Your task
Below this task are records; return each one exactly and omit its images.

(Page segmentation data)
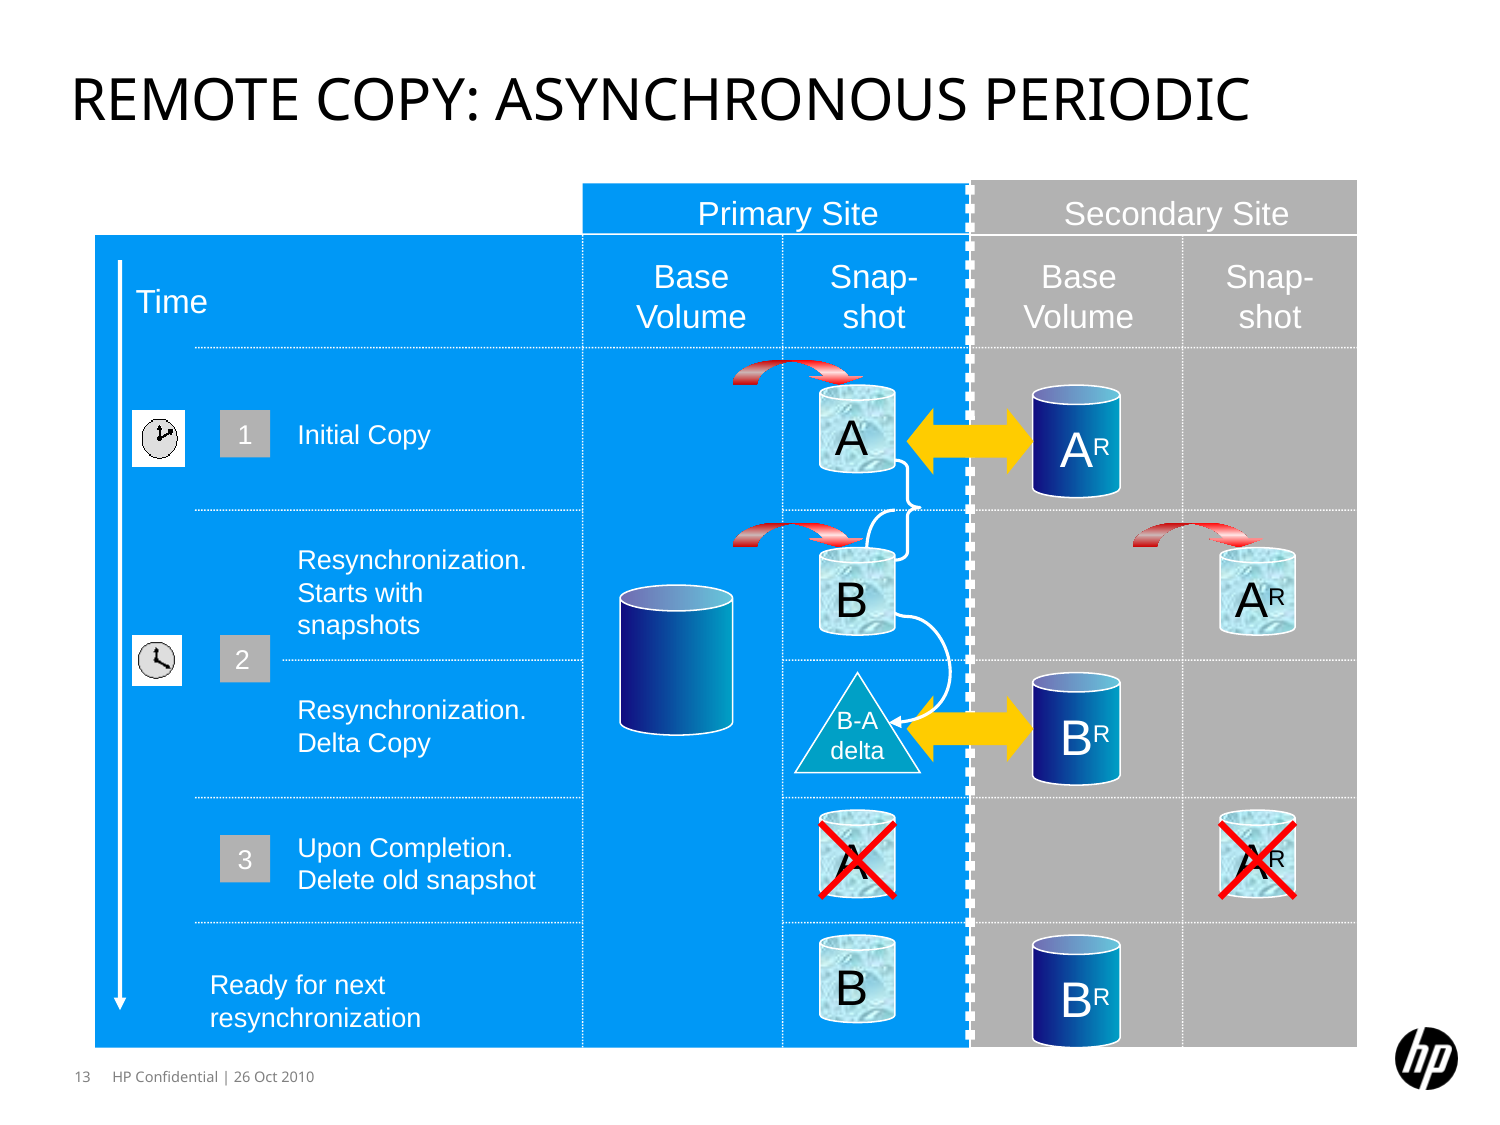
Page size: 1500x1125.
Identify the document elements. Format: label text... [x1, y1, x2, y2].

text_box Snap-shot [1207, 247, 1333, 343]
text_box [969, 236, 1358, 1048]
text_box Primary Site [682, 185, 894, 240]
text_box [582, 183, 969, 234]
text_box Base Volume [1008, 247, 1150, 343]
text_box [132, 522, 1321, 686]
text_box Snap-shot [807, 247, 941, 343]
text_box [95, 235, 969, 1048]
text_box [969, 179, 1358, 236]
text_box Time [120, 272, 224, 328]
title Remote Copy: Asynchronous Periodic [55, 54, 1451, 199]
picture [1393, 1025, 1460, 1092]
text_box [282, 693, 1133, 786]
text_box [132, 359, 1133, 498]
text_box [282, 459, 1133, 520]
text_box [194, 809, 1321, 1048]
text_box Base Volume [621, 247, 762, 343]
text_box [113, 260, 127, 1011]
text_box Secondary Site [1049, 185, 1305, 240]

Expected answer
Page size: 1500x1125.
Identify the document elements. Format: label text... [x1, y1, x2, y2].

text_box Snap-shot [1207, 247, 1333, 343]
text_box [969, 236, 1358, 1048]
text_box Primary Site [682, 185, 894, 240]
text_box [582, 183, 969, 234]
text_box Base Volume [1008, 247, 1150, 343]
text_box [132, 522, 1321, 686]
text_box Snap-shot [807, 247, 941, 343]
text_box [95, 235, 969, 1048]
text_box [969, 179, 1358, 236]
text_box Time [120, 272, 224, 328]
title Remote Copy: Asynchronous Periodic [55, 54, 1451, 199]
picture [1393, 1025, 1460, 1092]
text_box [282, 693, 1133, 786]
text_box [132, 359, 1133, 498]
text_box [282, 459, 1133, 520]
text_box [194, 809, 1321, 1048]
text_box Base Volume [621, 247, 762, 343]
text_box [113, 260, 127, 1011]
text_box Secondary Site [1049, 185, 1305, 240]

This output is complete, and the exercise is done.